• Task directions
Copy out the listing below exactly, please, and skip any pictures.

• Dataset extract
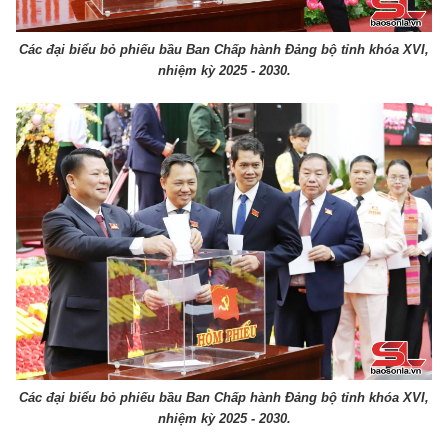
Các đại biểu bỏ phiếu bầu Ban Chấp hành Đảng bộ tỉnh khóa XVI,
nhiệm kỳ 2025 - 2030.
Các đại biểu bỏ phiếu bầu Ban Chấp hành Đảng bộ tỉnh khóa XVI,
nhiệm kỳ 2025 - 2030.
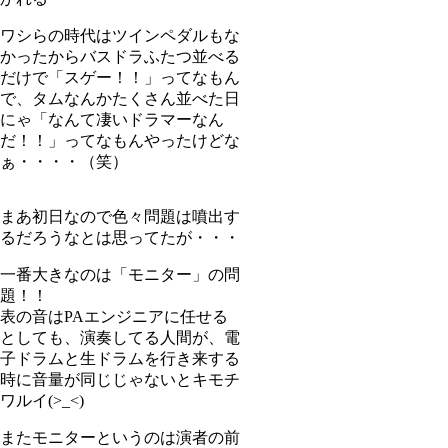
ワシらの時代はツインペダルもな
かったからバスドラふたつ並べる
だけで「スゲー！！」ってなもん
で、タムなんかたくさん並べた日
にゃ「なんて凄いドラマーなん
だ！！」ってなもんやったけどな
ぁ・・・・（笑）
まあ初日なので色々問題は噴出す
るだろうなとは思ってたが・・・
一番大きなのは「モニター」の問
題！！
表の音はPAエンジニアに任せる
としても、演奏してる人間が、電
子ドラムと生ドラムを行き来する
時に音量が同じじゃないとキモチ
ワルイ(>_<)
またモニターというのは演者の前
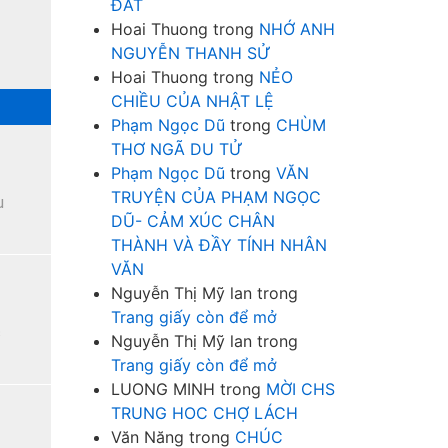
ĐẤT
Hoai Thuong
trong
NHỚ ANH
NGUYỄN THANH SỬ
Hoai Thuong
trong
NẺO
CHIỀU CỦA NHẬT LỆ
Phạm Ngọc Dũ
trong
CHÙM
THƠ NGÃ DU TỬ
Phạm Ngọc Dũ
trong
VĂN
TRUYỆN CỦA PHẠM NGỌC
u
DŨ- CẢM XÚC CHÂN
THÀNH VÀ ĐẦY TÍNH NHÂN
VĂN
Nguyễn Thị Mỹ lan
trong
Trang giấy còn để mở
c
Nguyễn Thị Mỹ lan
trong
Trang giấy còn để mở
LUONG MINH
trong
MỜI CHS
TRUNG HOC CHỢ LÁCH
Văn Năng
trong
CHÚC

• Task output
Các đại biểu bỏ phiếu bầu Ban Chấp hành Đảng bộ tỉnh khóa XVI,
nhiệm kỳ 2025 - 2030.
Các đại biểu bỏ phiếu bầu Ban Chấp hành Đảng bộ tỉnh khóa XVI,
nhiệm kỳ 2025 - 2030.
ワシらの時代はツインペダルもな
かったからバスドラふたつ並べる
だけで「スゲー！！」ってなもん
で、タムなんかたくさん並べた日
にゃ「なんて凄いドラマーなん
だ！！」ってなもんやったけどな
ぁ・・・・（笑）
まあ初日なので色々問題は噴出す
るだろうなとは思ってたが・・・
一番大きなのは「モニター」の問
題！！
表の音はPAエンジニアに任せる
としても、演奏してる人間が、電
子ドラムと生ドラムを行き来する
時に音量が同じじゃないとキモチ
ワルイ(>_<)
またモニターというのは演者の前
ĐẤT
Hoai Thuong
trong
NHỚ ANH
NGUYỄN THANH SỬ
Hoai Thuong
trong
NẺO
CHIỀU CỦA NHẬT LỆ
Phạm Ngọc Dũ
trong
CHÙM
THƠ NGÃ DU TỬ
Phạm Ngọc Dũ
trong
VĂN
TRUYỆN CỦA PHẠM NGỌC
u
DŨ- CẢM XÚC CHÂN
THÀNH VÀ ĐẦY TÍNH NHÂN
VĂN
Nguyễn Thị Mỹ lan
trong
Trang giấy còn để mở
c
Nguyễn Thị Mỹ lan
trong
Trang giấy còn để mở
LUONG MINH
trong
MỜI CHS
TRUNG HOC CHỢ LÁCH
Văn Năng
trong
CHÚC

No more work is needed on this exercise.